▶ ACTIVITY: Copy out the data exactly, leaving the pictures behind.

[Records from a collection]
--

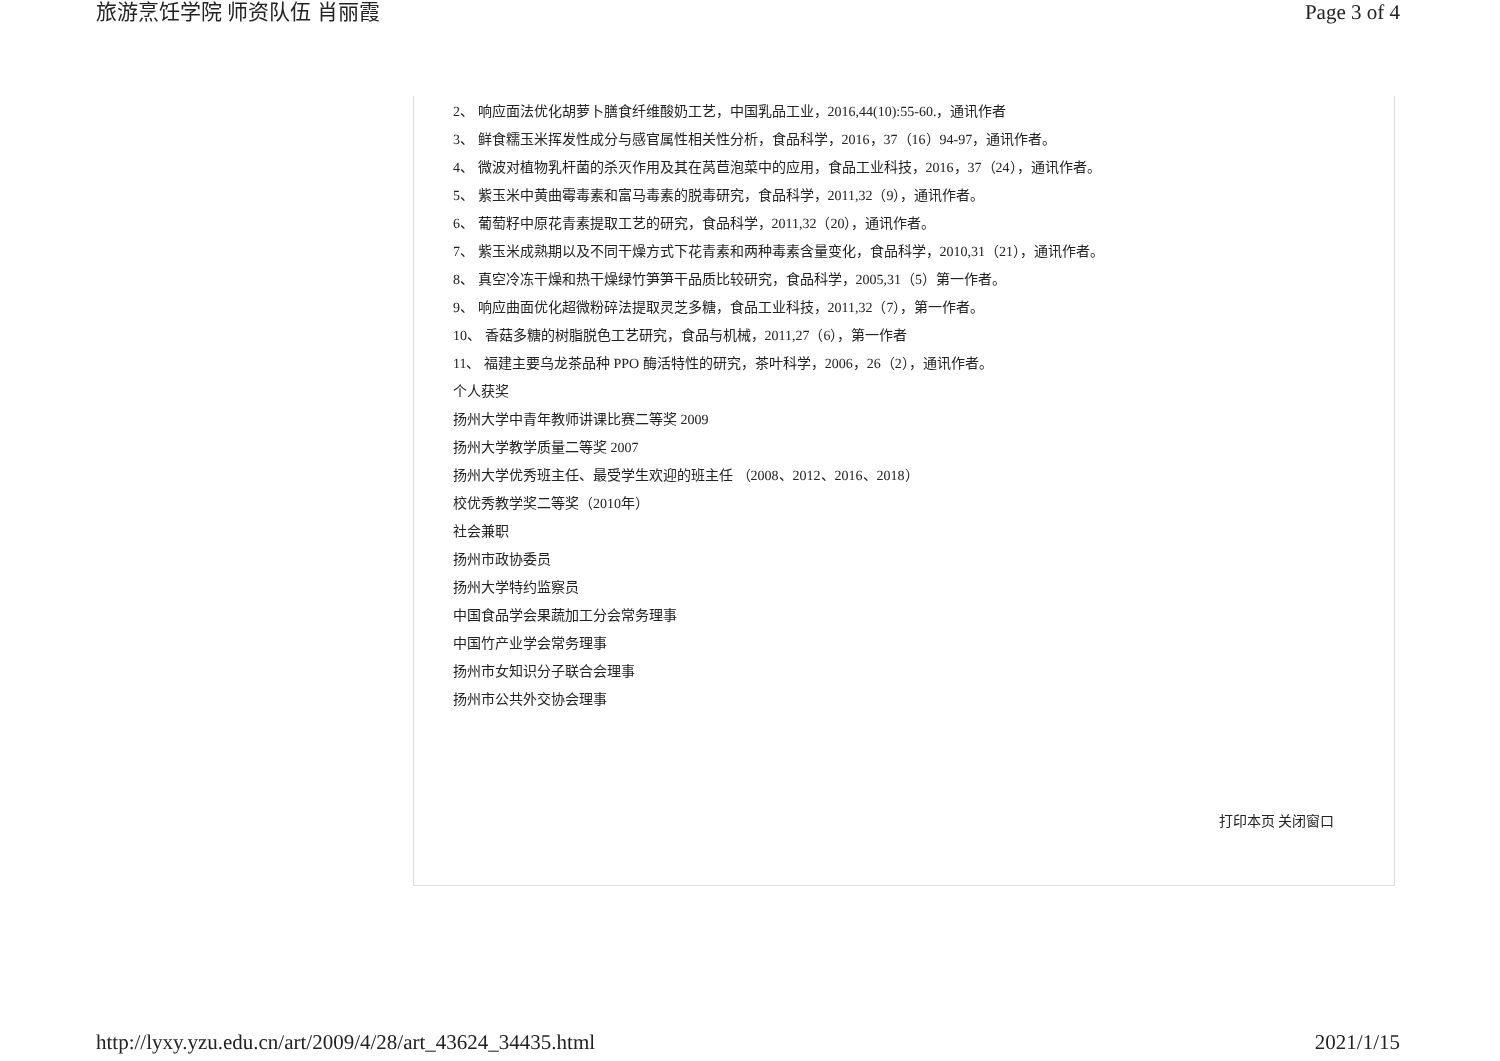旅游烹饪学院 师资队伍 肖丽霞 Page 3 of 4
2、 响应面法优化胡萝卜膳食纤维酸奶工艺，中国乳品工业，2016,44(10):55-60.，通讯作者
3、 鲜食糯玉米挥发性成分与感官属性相关性分析，食品科学，2016，37（16）94-97，通讯作者。
4、 微波对植物乳杆菌的杀灭作用及其在莴苣泡菜中的应用，食品工业科技，2016，37（24），通讯作者。
5、 紫玉米中黄曲霉毒素和富马毒素的脱毒研究，食品科学，2011,32（9），通讯作者。
6、 葡萄籽中原花青素提取工艺的研究，食品科学，2011,32（20），通讯作者。
7、 紫玉米成熟期以及不同干燥方式下花青素和两种毒素含量变化，食品科学，2010,31（21），通讯作者。
8、 真空冷冻干燥和热干燥绿竹笋笋干品质比较研究，食品科学，2005,31（5）第一作者。
9、 响应曲面优化超微粉碎法提取灵芝多糖，食品工业科技，2011,32（7），第一作者。
10、 香菇多糖的树脂脱色工艺研究，食品与机械，2011,27（6），第一作者
11、 福建主要乌龙茶品种 PPO 酶活特性的研究，茶叶科学，2006，26（2），通讯作者。
个人获奖
扬州大学中青年教师讲课比赛二等奖 2009
扬州大学教学质量二等奖 2007
扬州大学优秀班主任、最受学生欢迎的班主任 （2008、2012、2016、2018）
校优秀教学奖二等奖（2010年）
社会兼职
扬州市政协委员
扬州大学特约监察员
中国食品学会果蔬加工分会常务理事
中国竹产业学会常务理事
扬州市女知识分子联合会理事
扬州市公共外交协会理事
打印本页 关闭窗口
http://lyxy.yzu.edu.cn/art/2009/4/28/art_43624_34435.html 2021/1/15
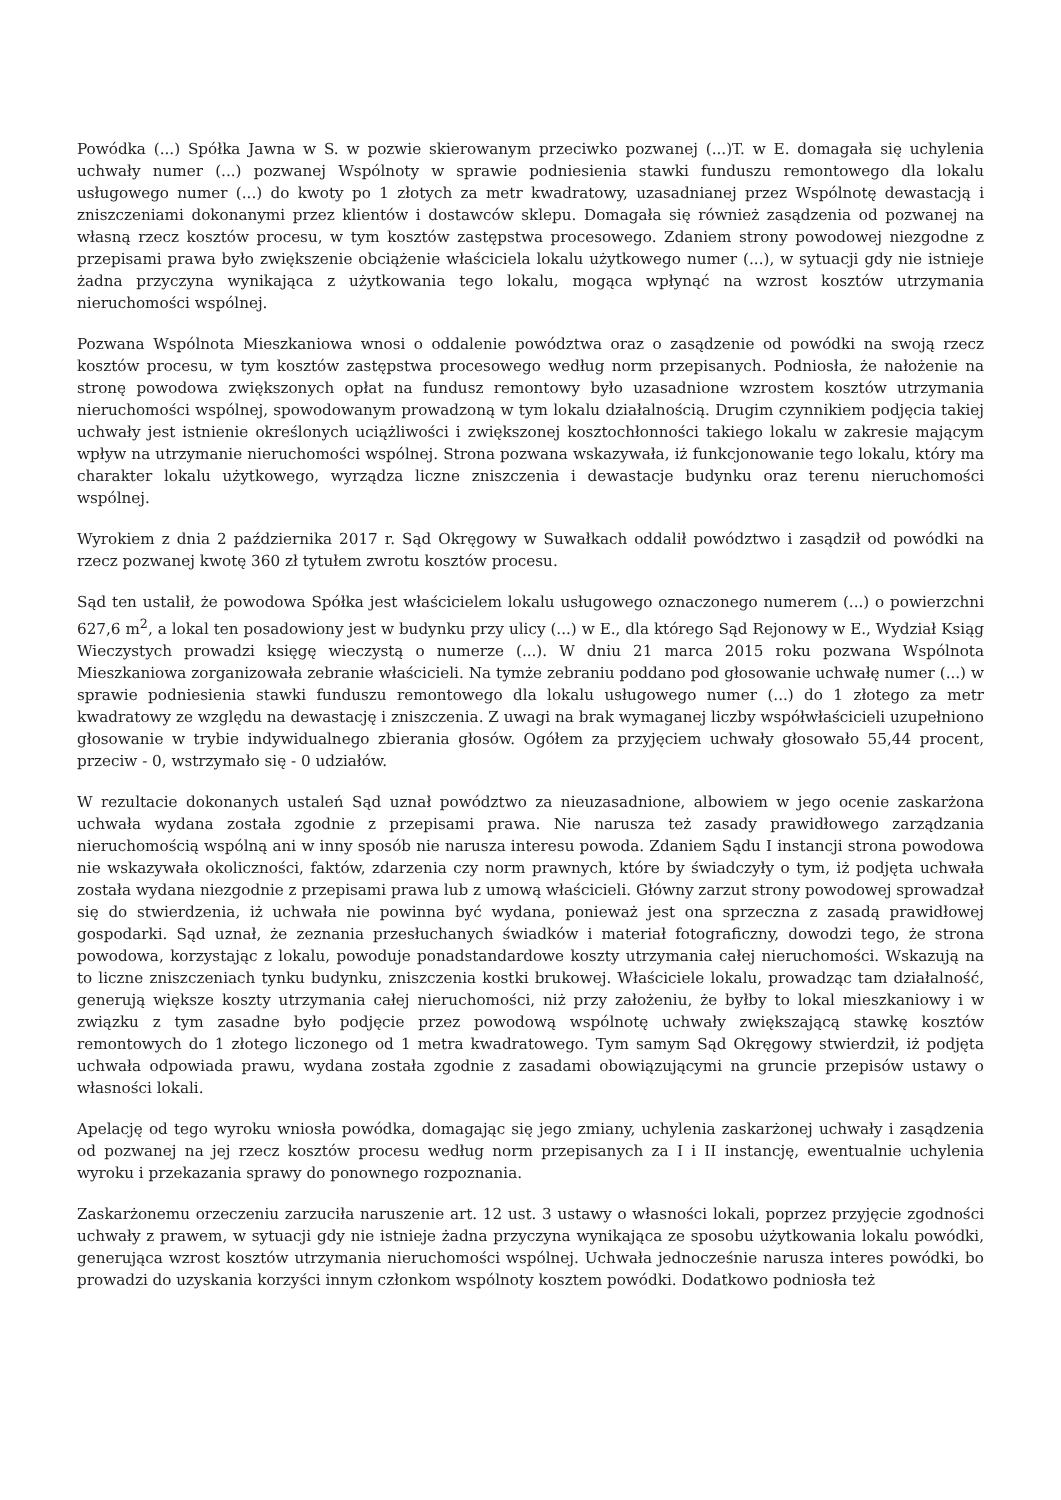Powódka (...) Spółka Jawna w S. w pozwie skierowanym przeciwko pozwanej (...)T. w E. domagała się uchylenia uchwały numer (...) pozwanej Wspólnoty w sprawie podniesienia stawki funduszu remontowego dla lokalu usługowego numer (...) do kwoty po 1 złotych za metr kwadratowy, uzasadnianej przez Wspólnotę dewastacją i zniszczeniami dokonanymi przez klientów i dostawców sklepu. Domagała się również zasądzenia od pozwanej na własną rzecz kosztów procesu, w tym kosztów zastępstwa procesowego. Zdaniem strony powodowej niezgodne z przepisami prawa było zwiększenie obciążenie właściciela lokalu użytkowego numer (...), w sytuacji gdy nie istnieje żadna przyczyna wynikająca z użytkowania tego lokalu, mogąca wpłynąć na wzrost kosztów utrzymania nieruchomości wspólnej.
Pozwana Wspólnota Mieszkaniowa wnosi o oddalenie powództwa oraz o zasądzenie od powódki na swoją rzecz kosztów procesu, w tym kosztów zastępstwa procesowego według norm przepisanych. Podniosła, że nałożenie na stronę powodowa zwiększonych opłat na fundusz remontowy było uzasadnione wzrostem kosztów utrzymania nieruchomości wspólnej, spowodowanym prowadzoną w tym lokalu działalnością. Drugim czynnikiem podjęcia takiej uchwały jest istnienie określonych uciążliwości i zwiększonej kosztochłonności takiego lokalu w zakresie mającym wpływ na utrzymanie nieruchomości wspólnej. Strona pozwana wskazywała, iż funkcjonowanie tego lokalu, który ma charakter lokalu użytkowego, wyrządza liczne zniszczenia i dewastacje budynku oraz terenu nieruchomości wspólnej.
Wyrokiem z dnia 2 października 2017 r. Sąd Okręgowy w Suwałkach oddalił powództwo i zasądził od powódki na rzecz pozwanej kwotę 360 zł tytułem zwrotu kosztów procesu.
Sąd ten ustalił, że powodowa Spółka jest właścicielem lokalu usługowego oznaczonego numerem (...) o powierzchni 627,6 m<sup>2</sup>, a lokal ten posadowiony jest w budynku przy ulicy (...) w E., dla którego Sąd Rejonowy w E., Wydział Ksiąg Wieczystych prowadzi księgę wieczystą o numerze (...). W dniu 21 marca 2015 roku pozwana Wspólnota Mieszkaniowa zorganizowała zebranie właścicieli. Na tymże zebraniu poddano pod głosowanie uchwałę numer (...) w sprawie podniesienia stawki funduszu remontowego dla lokalu usługowego numer (...) do 1 złotego za metr kwadratowy ze względu na dewastację i zniszczenia. Z uwagi na brak wymaganej liczby współwłaścicieli uzupełniono głosowanie w trybie indywidualnego zbierania głosów. Ogółem za przyjęciem uchwały głosowało 55,44 procent, przeciw - 0, wstrzymało się - 0 udziałów.
W rezultacie dokonanych ustaleń Sąd uznał powództwo za nieuzasadnione, albowiem w jego ocenie zaskarżona uchwała wydana została zgodnie z przepisami prawa. Nie narusza też zasady prawidłowego zarządzania nieruchomością wspólną ani w inny sposób nie narusza interesu powoda. Zdaniem Sądu I instancji strona powodowa nie wskazywała okoliczności, faktów, zdarzenia czy norm prawnych, które by świadczyły o tym, iż podjęta uchwała została wydana niezgodnie z przepisami prawa lub z umową właścicieli. Główny zarzut strony powodowej sprowadzał się do stwierdzenia, iż uchwała nie powinna być wydana, ponieważ jest ona sprzeczna z zasadą prawidłowej gospodarki. Sąd uznał, że zeznania przesłuchanych świadków i materiał fotograficzny, dowodzi tego, że strona powodowa, korzystając z lokalu, powoduje ponadstandardowe koszty utrzymania całej nieruchomości. Wskazują na to liczne zniszczeniach tynku budynku, zniszczenia kostki brukowej. Właściciele lokalu, prowadząc tam działalność, generują większe koszty utrzymania całej nieruchomości, niż przy założeniu, że byłby to lokal mieszkaniowy i w związku z tym zasadne było podjęcie przez powodową wspólnotę uchwały zwiększającą stawkę kosztów remontowych do 1 złotego liczonego od 1 metra kwadratowego. Tym samym Sąd Okręgowy stwierdził, iż podjęta uchwała odpowiada prawu, wydana została zgodnie z zasadami obowiązującymi na gruncie przepisów ustawy o własności lokali.
Apelację od tego wyroku wniosła powódka, domagając się jego zmiany, uchylenia zaskarżonej uchwały i zasądzenia od pozwanej na jej rzecz kosztów procesu według norm przepisanych za I i II instancję, ewentualnie uchylenia wyroku i przekazania sprawy do ponownego rozpoznania.
Zaskarżonemu orzeczeniu zarzuciła naruszenie art. 12 ust. 3 ustawy o własności lokali, poprzez przyjęcie zgodności uchwały z prawem, w sytuacji gdy nie istnieje żadna przyczyna wynikająca ze sposobu użytkowania lokalu powódki, generująca wzrost kosztów utrzymania nieruchomości wspólnej. Uchwała jednocześnie narusza interes powódki, bo prowadzi do uzyskania korzyści innym członkom wspólnoty kosztem powódki. Dodatkowo podniosła też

--

▶ WRITTEN ANSWER:
旅游烹饪学院 师资队伍 肖丽霞 Page 3 of 4
2、 响应面法优化胡萝卜膳食纤维酸奶工艺，中国乳品工业，2016,44(10):55-60.，通讯作者
3、 鲜食糯玉米挥发性成分与感官属性相关性分析，食品科学，2016，37（16）94-97，通讯作者。
4、 微波对植物乳杆菌的杀灭作用及其在莴苣泡菜中的应用，食品工业科技，2016，37（24），通讯作者。
5、 紫玉米中黄曲霉毒素和富马毒素的脱毒研究，食品科学，2011,32（9），通讯作者。
6、 葡萄籽中原花青素提取工艺的研究，食品科学，2011,32（20），通讯作者。
7、 紫玉米成熟期以及不同干燥方式下花青素和两种毒素含量变化，食品科学，2010,31（21），通讯作者。
8、 真空冷冻干燥和热干燥绿竹笋笋干品质比较研究，食品科学，2005,31（5）第一作者。
9、 响应曲面优化超微粉碎法提取灵芝多糖，食品工业科技，2011,32（7），第一作者。
10、 香菇多糖的树脂脱色工艺研究，食品与机械，2011,27（6），第一作者
11、 福建主要乌龙茶品种 PPO 酶活特性的研究，茶叶科学，2006，26（2），通讯作者。
个人获奖
扬州大学中青年教师讲课比赛二等奖 2009
扬州大学教学质量二等奖 2007
扬州大学优秀班主任、最受学生欢迎的班主任 （2008、2012、2016、2018）
校优秀教学奖二等奖（2010年）
社会兼职
扬州市政协委员
扬州大学特约监察员
中国食品学会果蔬加工分会常务理事
中国竹产业学会常务理事
扬州市女知识分子联合会理事
扬州市公共外交协会理事
打印本页 关闭窗口
http://lyxy.yzu.edu.cn/art/2009/4/28/art_43624_34435.html 2021/1/15
Powódka (...) Spółka Jawna w S. w pozwie skierowanym przeciwko pozwanej (...)T. w E. domagała się uchylenia uchwały numer (...) pozwanej Wspólnoty w sprawie podniesienia stawki funduszu remontowego dla lokalu usługowego numer (...) do kwoty po 1 złotych za metr kwadratowy, uzasadnianej przez Wspólnotę dewastacją i zniszczeniami dokonanymi przez klientów i dostawców sklepu. Domagała się również zasądzenia od pozwanej na własną rzecz kosztów procesu, w tym kosztów zastępstwa procesowego. Zdaniem strony powodowej niezgodne z przepisami prawa było zwiększenie obciążenie właściciela lokalu użytkowego numer (...), w sytuacji gdy nie istnieje żadna przyczyna wynikająca z użytkowania tego lokalu, mogąca wpłynąć na wzrost kosztów utrzymania nieruchomości wspólnej.
Pozwana Wspólnota Mieszkaniowa wnosi o oddalenie powództwa oraz o zasądzenie od powódki na swoją rzecz kosztów procesu, w tym kosztów zastępstwa procesowego według norm przepisanych. Podniosła, że nałożenie na stronę powodowa zwiększonych opłat na fundusz remontowy było uzasadnione wzrostem kosztów utrzymania nieruchomości wspólnej, spowodowanym prowadzoną w tym lokalu działalnością. Drugim czynnikiem podjęcia takiej uchwały jest istnienie określonych uciążliwości i zwiększonej kosztochłonności takiego lokalu w zakresie mającym wpływ na utrzymanie nieruchomości wspólnej. Strona pozwana wskazywała, iż funkcjonowanie tego lokalu, który ma charakter lokalu użytkowego, wyrządza liczne zniszczenia i dewastacje budynku oraz terenu nieruchomości wspólnej.
Wyrokiem z dnia 2 października 2017 r. Sąd Okręgowy w Suwałkach oddalił powództwo i zasądził od powódki na rzecz pozwanej kwotę 360 zł tytułem zwrotu kosztów procesu.
Sąd ten ustalił, że powodowa Spółka jest właścicielem lokalu usługowego oznaczonego numerem (...) o powierzchni 627,6 m<sup>2</sup>, a lokal ten posadowiony jest w budynku przy ulicy (...) w E., dla którego Sąd Rejonowy w E., Wydział Ksiąg Wieczystych prowadzi księgę wieczystą o numerze (...). W dniu 21 marca 2015 roku pozwana Wspólnota Mieszkaniowa zorganizowała zebranie właścicieli. Na tymże zebraniu poddano pod głosowanie uchwałę numer (...) w sprawie podniesienia stawki funduszu remontowego dla lokalu usługowego numer (...) do 1 złotego za metr kwadratowy ze względu na dewastację i zniszczenia. Z uwagi na brak wymaganej liczby współwłaścicieli uzupełniono głosowanie w trybie indywidualnego zbierania głosów. Ogółem za przyjęciem uchwały głosowało 55,44 procent, przeciw - 0, wstrzymało się - 0 udziałów.
W rezultacie dokonanych ustaleń Sąd uznał powództwo za nieuzasadnione, albowiem w jego ocenie zaskarżona uchwała wydana została zgodnie z przepisami prawa. Nie narusza też zasady prawidłowego zarządzania nieruchomością wspólną ani w inny sposób nie narusza interesu powoda. Zdaniem Sądu I instancji strona powodowa nie wskazywała okoliczności, faktów, zdarzenia czy norm prawnych, które by świadczyły o tym, iż podjęta uchwała została wydana niezgodnie z przepisami prawa lub z umową właścicieli. Główny zarzut strony powodowej sprowadzał się do stwierdzenia, iż uchwała nie powinna być wydana, ponieważ jest ona sprzeczna z zasadą prawidłowej gospodarki. Sąd uznał, że zeznania przesłuchanych świadków i materiał fotograficzny, dowodzi tego, że strona powodowa, korzystając z lokalu, powoduje ponadstandardowe koszty utrzymania całej nieruchomości. Wskazują na to liczne zniszczeniach tynku budynku, zniszczenia kostki brukowej. Właściciele lokalu, prowadząc tam działalność, generują większe koszty utrzymania całej nieruchomości, niż przy założeniu, że byłby to lokal mieszkaniowy i w związku z tym zasadne było podjęcie przez powodową wspólnotę uchwały zwiększającą stawkę kosztów remontowych do 1 złotego liczonego od 1 metra kwadratowego. Tym samym Sąd Okręgowy stwierdził, iż podjęta uchwała odpowiada prawu, wydana została zgodnie z zasadami obowiązującymi na gruncie przepisów ustawy o własności lokali.
Apelację od tego wyroku wniosła powódka, domagając się jego zmiany, uchylenia zaskarżonej uchwały i zasądzenia od pozwanej na jej rzecz kosztów procesu według norm przepisanych za I i II instancję, ewentualnie uchylenia wyroku i przekazania sprawy do ponownego rozpoznania.
Zaskarżonemu orzeczeniu zarzuciła naruszenie art. 12 ust. 3 ustawy o własności lokali, poprzez przyjęcie zgodności uchwały z prawem, w sytuacji gdy nie istnieje żadna przyczyna wynikająca ze sposobu użytkowania lokalu powódki, generująca wzrost kosztów utrzymania nieruchomości wspólnej. Uchwała jednocześnie narusza interes powódki, bo prowadzi do uzyskania korzyści innym członkom wspólnoty kosztem powódki. Dodatkowo podniosła też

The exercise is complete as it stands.